TASK STATEMENT:
Your answer should be the lines of the listing that contain the word "selection".
BEGIN
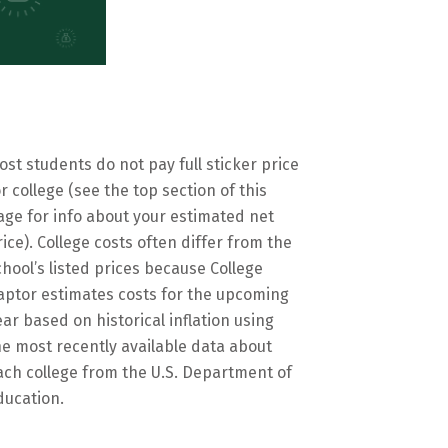
ost students do not pay full sticker price
or college (see the top section of this
age for info about your estimated net
rice). College costs often differ from the
chool’s listed prices because College
aptor estimates costs for the upcoming
ear based on historical inflation using
he most recently available data about
ach college from the U.S. Department of
ducation.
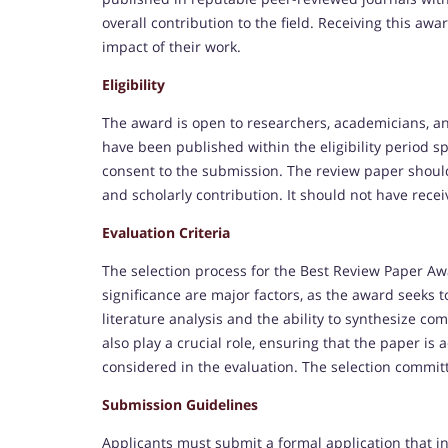
overall contribution to the field. Receiving this aw
impact of their work.
Eligibility
The award is open to researchers, academicians, a
have been published within the eligibility period s
consent to the submission. The review paper should p
and scholarly contribution. It should not have rece
Evaluation Criteria
The selection process for the Best Review Paper Awa
significance are major factors, as the award seeks 
literature analysis and the ability to synthesize com
also play a crucial role, ensuring that the paper is
considered in the evaluation. The selection commit
Submission Guidelines
Applicants must submit a formal application that i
END
PROBLEM SOLUTION:
The selection process for the Best Review Paper Awa
considered in the evaluation. The selection commit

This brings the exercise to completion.